Copy, exactly and without additions, every line in the records below from the one holding "[95] Infrastructure Ontario" through the one holding "[96] The VP", both ends included.

= Beginning of Section =

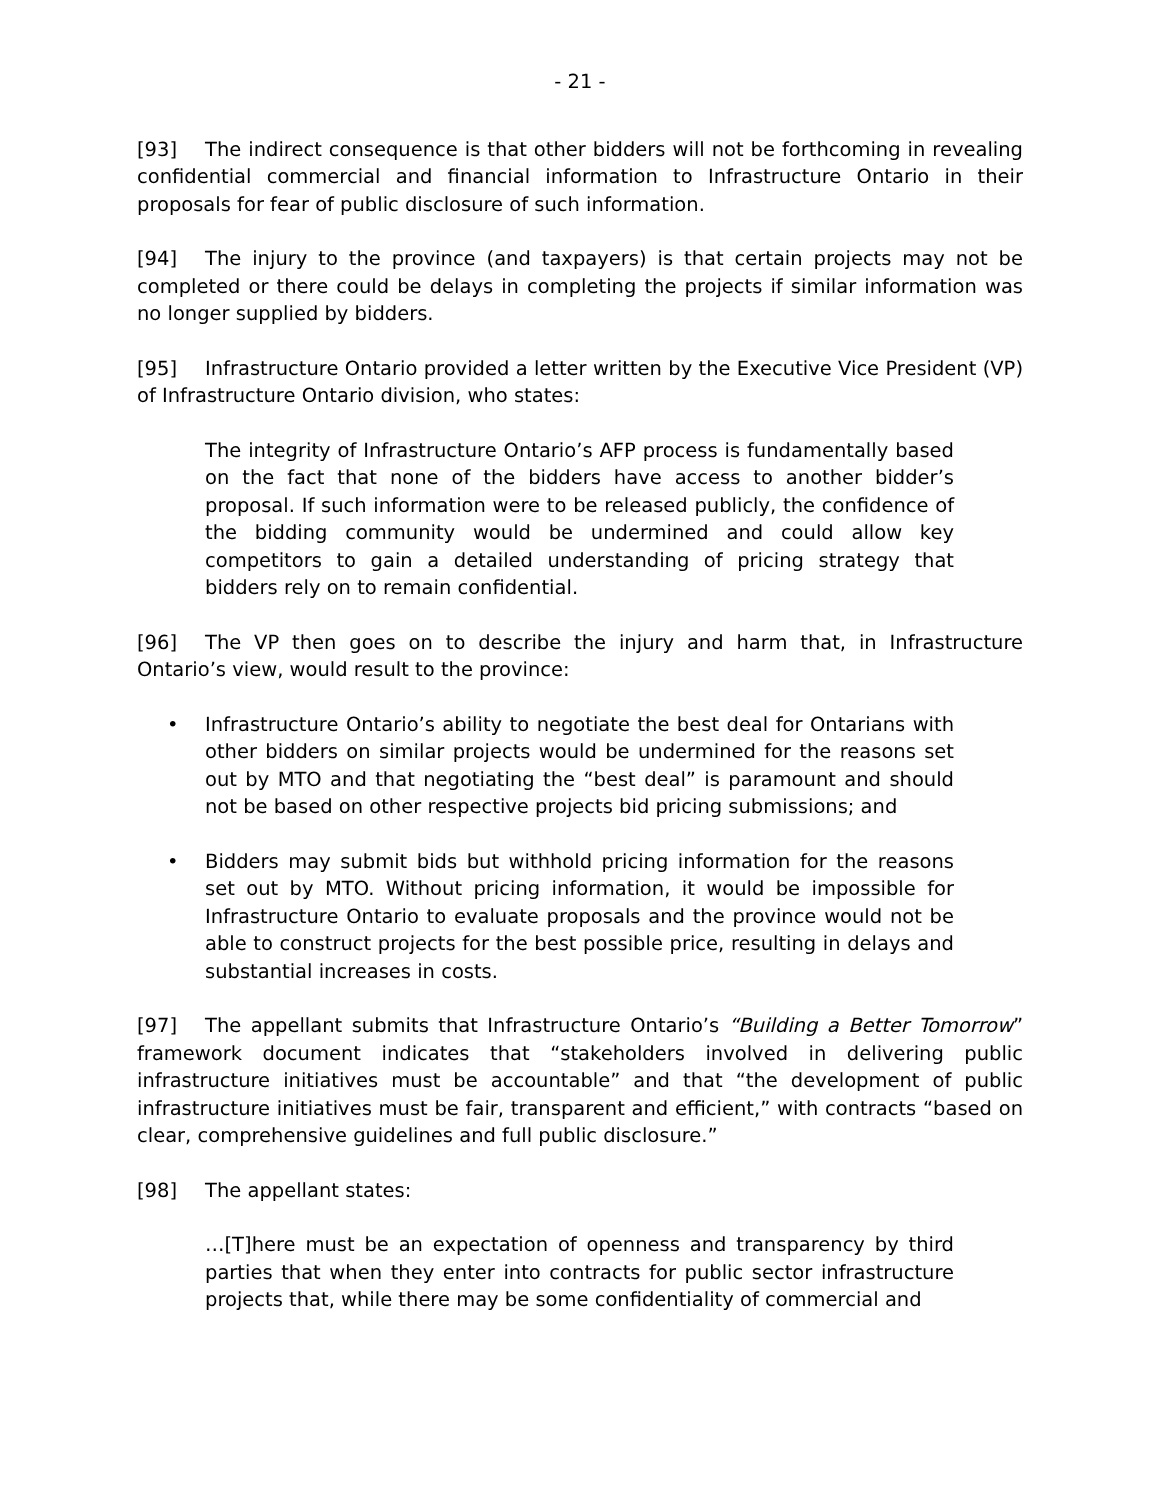- 21 -
[93] The indirect consequence is that other bidders will not be forthcoming in revealing confidential commercial and financial information to Infrastructure Ontario in their proposals for fear of public disclosure of such information.
[94] The injury to the province (and taxpayers) is that certain projects may not be completed or there could be delays in completing the projects if similar information was no longer supplied by bidders.
[95] Infrastructure Ontario provided a letter written by the Executive Vice President (VP) of Infrastructure Ontario division, who states:
The integrity of Infrastructure Ontario’s AFP process is fundamentally based on the fact that none of the bidders have access to another bidder’s proposal. If such information were to be released publicly, the confidence of the bidding community would be undermined and could allow key competitors to gain a detailed understanding of pricing strategy that bidders rely on to remain confidential.
[96] The VP then goes on to describe the injury and harm that, in Infrastructure Ontario’s view, would result to the province:
• Infrastructure Ontario’s ability to negotiate the best deal for Ontarians with other bidders on similar projects would be undermined for the reasons set out by MTO and that negotiating the “best deal” is paramount and should not be based on other respective projects bid pricing submissions; and
• Bidders may submit bids but withhold pricing information for the reasons set out by MTO. Without pricing information, it would be impossible for Infrastructure Ontario to evaluate proposals and the province would not be able to construct projects for the best possible price, resulting in delays and substantial increases in costs.
[97] The appellant submits that Infrastructure Ontario’s “Building a Better Tomorrow” framework document indicates that “stakeholders involved in delivering public infrastructure initiatives must be accountable” and that “the development of public infrastructure initiatives must be fair, transparent and efficient,” with contracts “based on clear, comprehensive guidelines and full public disclosure.”
[98] The appellant states:
…[T]here must be an expectation of openness and transparency by third parties that when they enter into contracts for public sector infrastructure projects that, while there may be some confidentiality of commercial and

= End of Section =

RESPONSE TO THIS TASK:
[95] Infrastructure Ontario provided a letter written by the Executive Vice President (VP) of Infrastructure Ontario division, who states:
The integrity of Infrastructure Ontario’s AFP process is fundamentally based on the fact that none of the bidders have access to another bidder’s proposal. If such information were to be released publicly, the confidence of the bidding community would be undermined and could allow key competitors to gain a detailed understanding of pricing strategy that bidders rely on to remain confidential.
[96] The VP then goes on to describe the injury and harm that, in Infrastructure Ontario’s view, would result to the province:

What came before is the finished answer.